**What you have to do**
Find the lines of the material below that include the string "label", then copy each one.

----

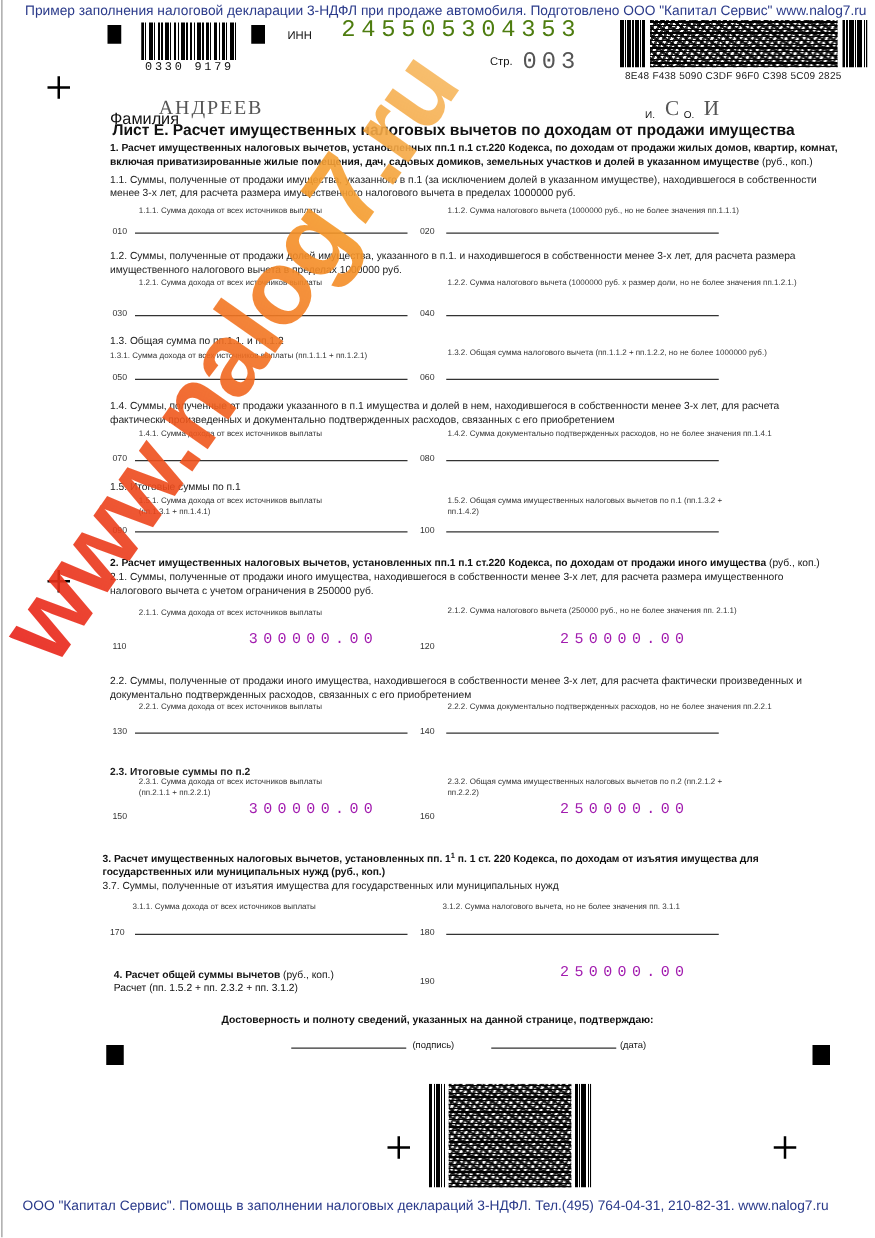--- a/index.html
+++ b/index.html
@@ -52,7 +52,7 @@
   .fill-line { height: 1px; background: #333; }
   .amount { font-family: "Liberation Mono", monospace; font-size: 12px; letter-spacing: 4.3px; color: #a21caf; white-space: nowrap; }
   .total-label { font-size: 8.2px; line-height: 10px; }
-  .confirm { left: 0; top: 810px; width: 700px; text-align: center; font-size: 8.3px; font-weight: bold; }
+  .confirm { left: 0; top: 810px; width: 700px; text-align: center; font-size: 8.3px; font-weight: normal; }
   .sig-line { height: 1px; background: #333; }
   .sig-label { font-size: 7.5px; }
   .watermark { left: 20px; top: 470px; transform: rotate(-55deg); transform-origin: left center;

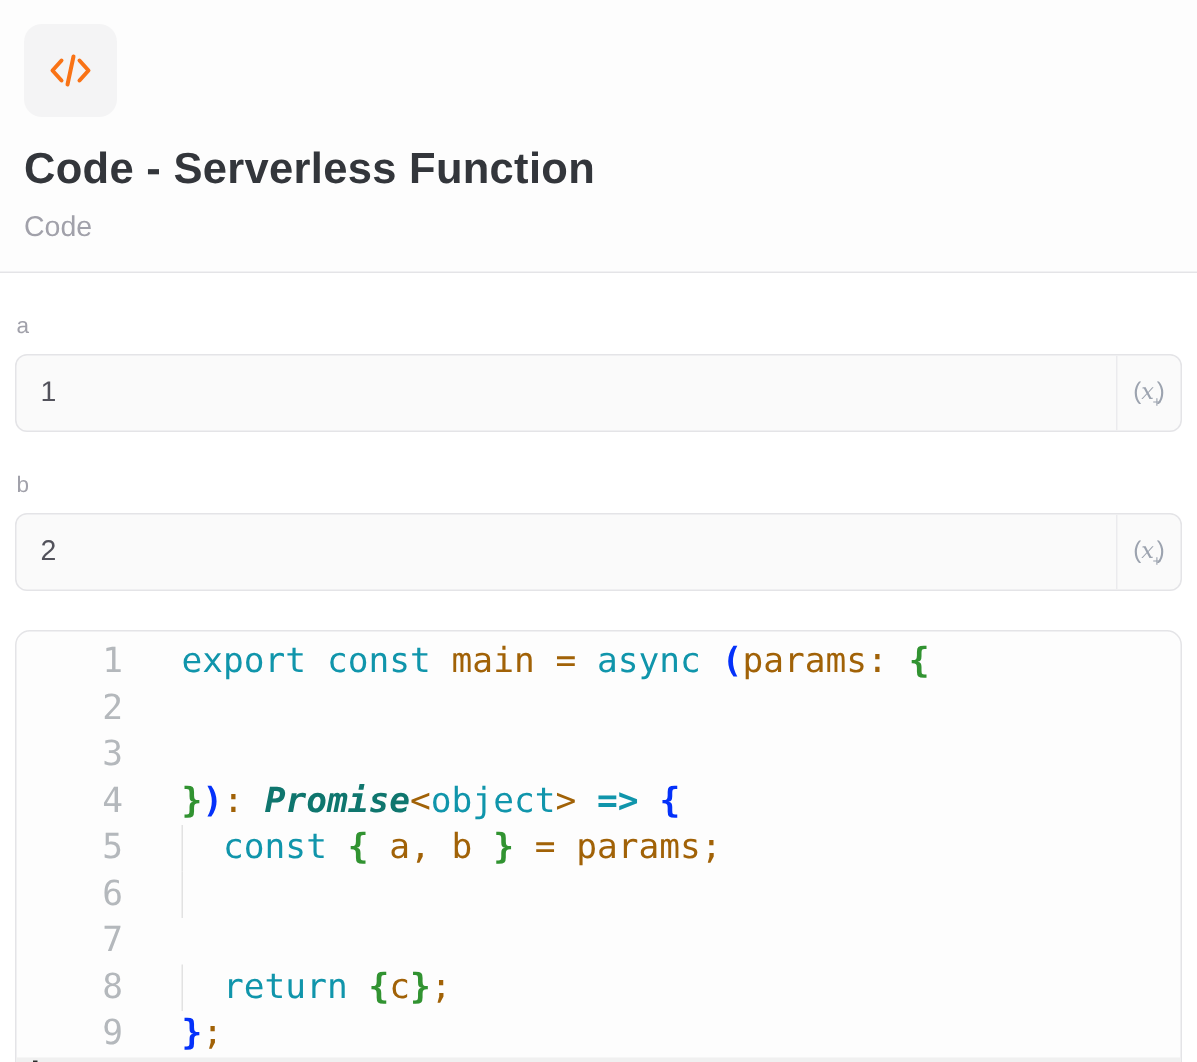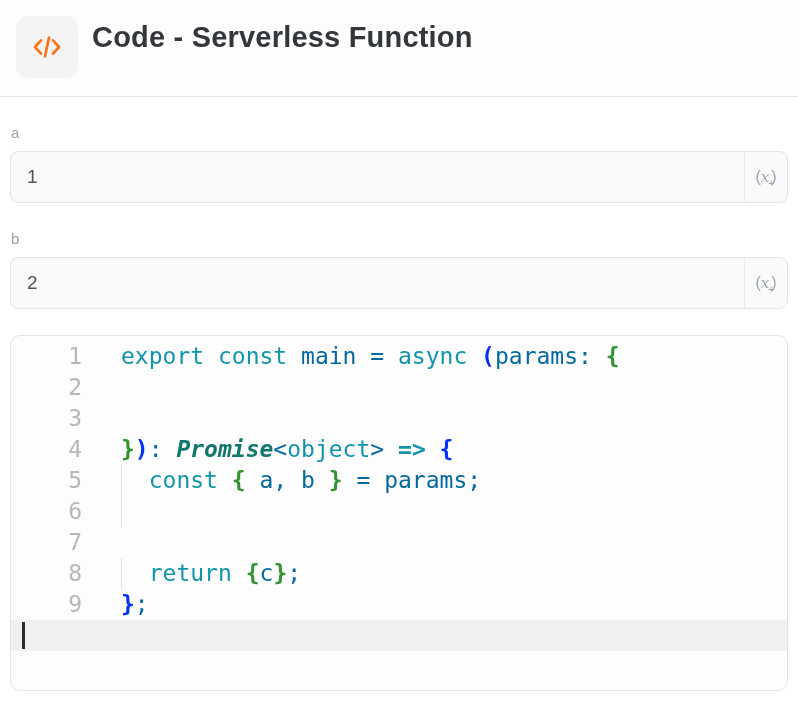--- a/index.html
+++ b/index.html
@@ -7,7 +7,7 @@
               font-family:"Liberation Sans", sans-serif; }
 
   
-  .header { background:#fdfdfd; padding:16px 16px 18px 16px; display:flex; gap:14px; }
+  .header { background:#fdfdfd; padding:16px 16px 18px 16px; display:flex; gap:14px;flex-direction:column; }
   .icon-box { width:62px; height:62px; flex:0 0 62px; background:#f4f4f5; border-radius:12px;
               display:flex; align-items:center; justify-content:center; }
   .icon-box svg { width:32px; height:32px; }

----

**Output of the exercise**
   .total-label { font-size: 8.2px; line-height: 10px; }
   .sig-label { font-size: 7.5px; }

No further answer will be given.